Importance stratégique de Zeebrugge

Dans une lettre datée du 21 mai, le ministre qatari de l'énergie, Saad Al-Kaabi, critique la directive dite "CSDDD" (Corporate Sustainability Due Diligence Directive). Cette directive - CSDDD pour Corporate Sustainability Due Diligence Directive - oblige les grandes entreprises de l'UE à traiter les questions relatives aux droits de l'homme et à l'environnement dans leurs chaînes d'approvisionnement.

“Si la directive n'est pas modifiée, QatarEnergy et l'État du Qatar seront contraints d'envisager sérieusement le transfert de leurs produits et de leur GNL vers d'autres marchés en dehors de l'UE.”

Selon un porte-parole de la Commission européenne, celle-ci a déjà reçu une lettre similaire le 13 mai. Les pays sont toujours en train de négocier d'éventuelles modifications de la DDTS.

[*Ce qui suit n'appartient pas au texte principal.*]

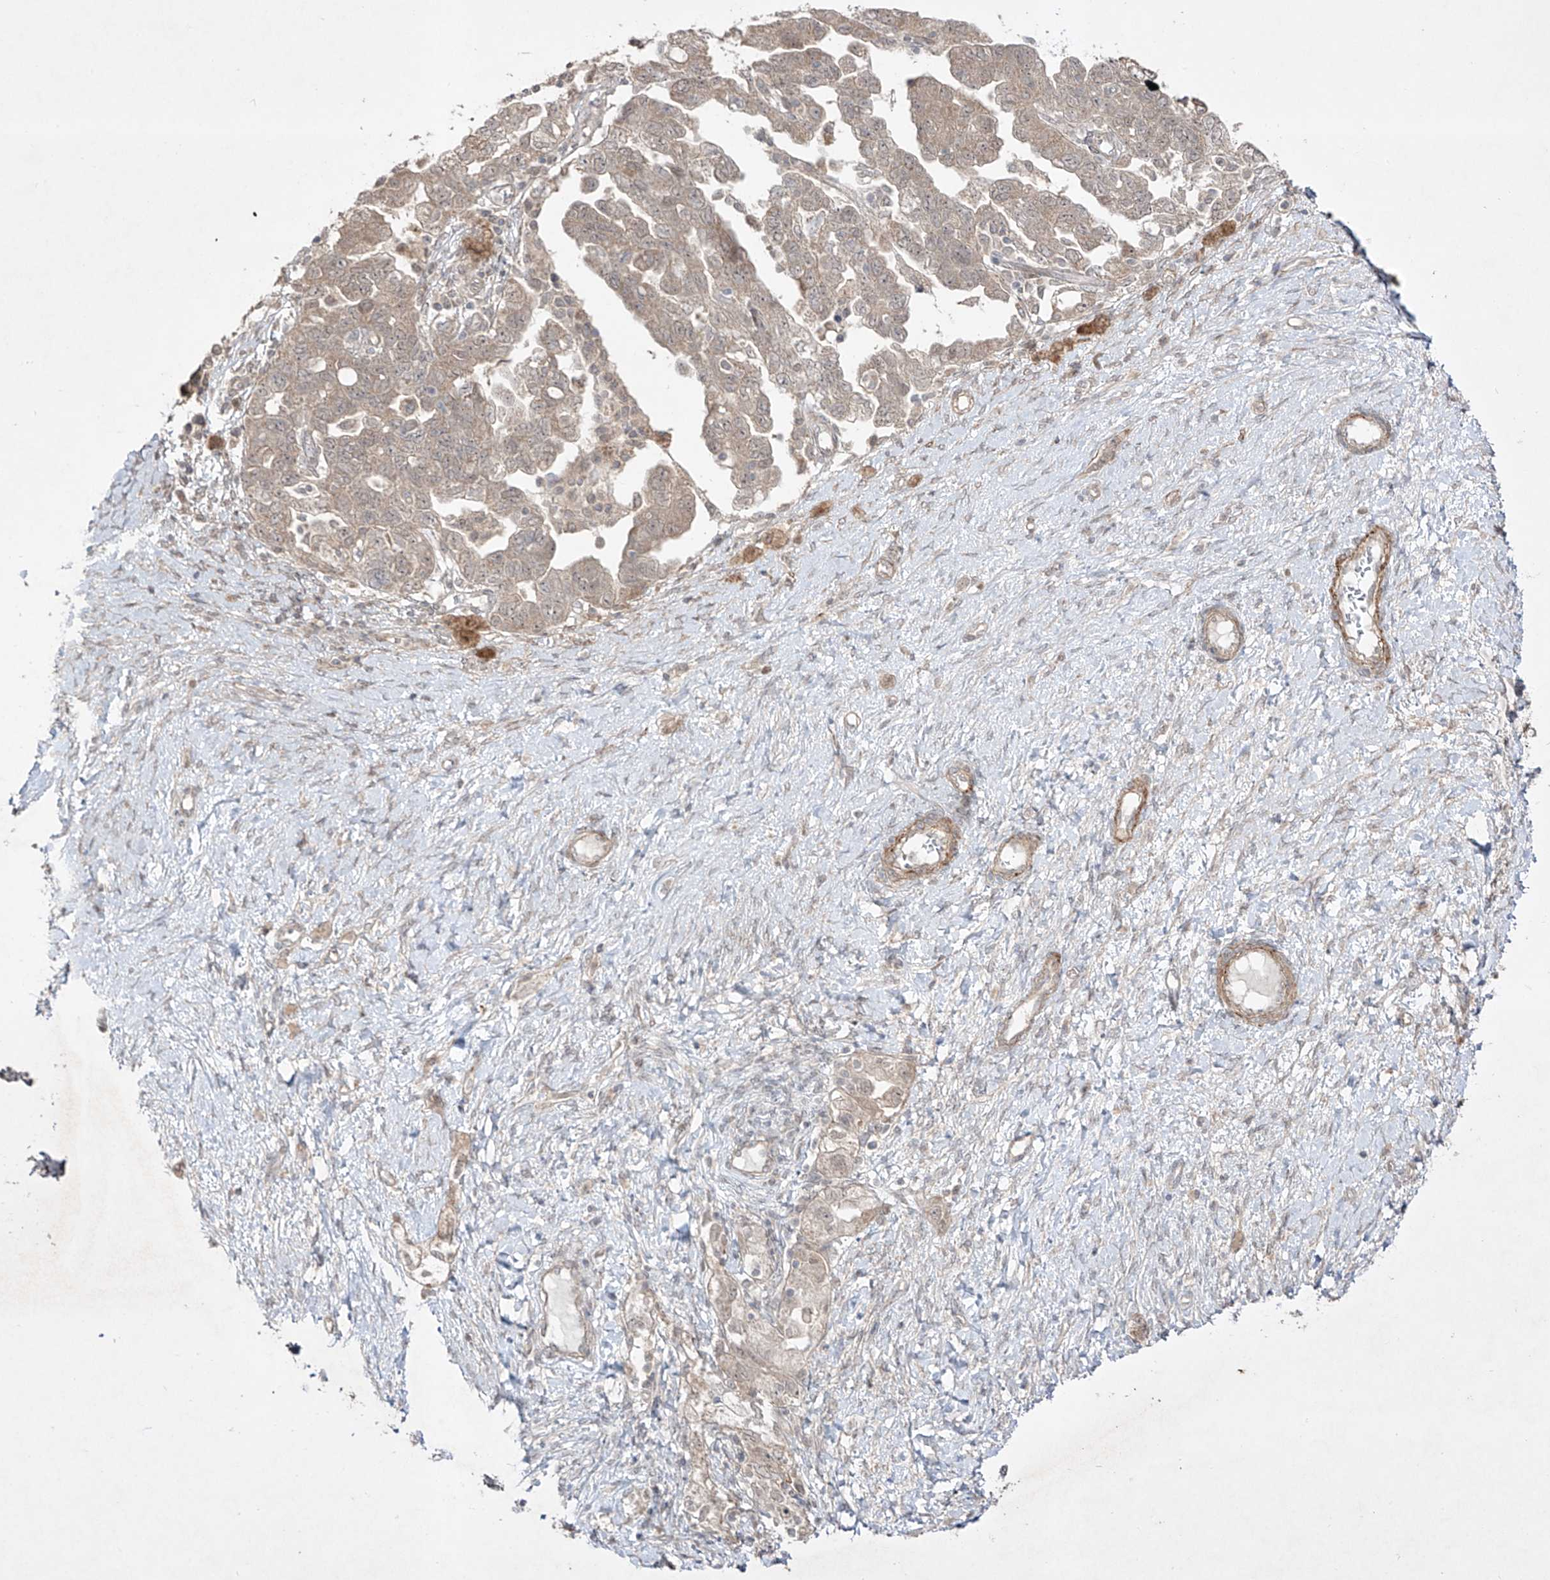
{"staining": {"intensity": "weak", "quantity": "<25%", "location": "cytoplasmic/membranous"}, "tissue": "ovarian cancer", "cell_type": "Tumor cells", "image_type": "cancer", "snomed": [{"axis": "morphology", "description": "Carcinoma, NOS"}, {"axis": "morphology", "description": "Cystadenocarcinoma, serous, NOS"}, {"axis": "topography", "description": "Ovary"}], "caption": "Tumor cells are negative for protein expression in human ovarian cancer.", "gene": "KDM1B", "patient": {"sex": "female", "age": 69}}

Il n'est pas surprenant que le gouvernement belge ait également reçu une lettre distincte du Qatar à ce sujet : le terminal GNL de Zeebrugge joue un rôle stratégique important dans les importations européennes de GNL, notamment en tant que porte d'entrée vers l'Europe centrale. En 2023, la part du Qatar dans les volumes de GNL reçus par Zeebrugge était d'environ 29%.

Qatar Terminal Limited, une filiale de Qatar Petroleum, a obtenu la totalité de la capacité de regazéification du terminal GNL de Zeebrugge jusqu'en 2044, et en a déjà utilisé plus de 50% pour fournir du GNL qatari à la Belgique et à l'Europe dans le cadre d'accords à long terme. Le terminal a une capacité annuelle d'environ 9 milliards de mètres cubes de gaz naturel.

Accord de Paris sur le climat

Bruxelles a déjà modifié la DDTS pour assouplir quelque peu les exigences, mais selon le Qatar, ces changements ne vont pas assez loin. Al-Kaabi s'est dit particulièrement préoccupé par l'exigence selon laquelle les entreprises doivent disposer d'un plan climatique conforme à l'Accord de Paris sur le climat. La lettre indique que ni QatarEnergy ni l'État du Qatar n'ont de plans pour réduire leurs émissions de CO2 à zéro prochainement.

Le Qatar est l'un des pays dont les émissions de CO2 par habitant sont les plus élevées au monde, avec environ 35 à 45 tonnes de CO2 par personne et par an, alors que ses émissions nettes totales sont relativement faibles dans un contexte mondial (environ 0,27% des émissions mondiales), compte tenu de sa faible population (2,6 millions d'habitants) et de sa taille.

Cependant, près de la moitié des émissions totales de gaz à effet de serre du pays proviennent des émissions de CO2 associées à la production de GNL.

Augmentation de la production de GNL

Le Qatar possède les troisièmes réserves mondiales de gaz naturel, derrière la Russie et l'Iran. L'année dernière, il a produit environ 77,23 millions de tonnes de GNL, grâce aux 14 usines de GNL de Ras Laffan, ce qui en fait le plus grand producteur de GNL au monde.

L'objectif est de porter la capacité de production annuelle de GNL du pays à 126 millions de tonnes par an d'ici 2027. Outre l'augmentation de la production de GNL, le Qatar se concentre également sur des initiatives environnementales, en particulier dans le domaine du captage et du stockage du carbone (CSC), une technique qui permet de capter le CO2 à la source et de le stocker sous terre, généralement dans des champs de gaz épuisés ou des formations géologiques profondes. D'ici à 2030, il vise à réduire l'intensité carbonique de la production de GNL de 25-35%

De nombreux mouvements écologistes considèrent souvent le processus coûteux du CSC comme une extension de l'ère des combustibles fossiles, car les compagnies pétrolières et gazières l'utilisent pour ‘compenser’ leurs émissions de CO2 sans modifier fondamentalement leurs activités.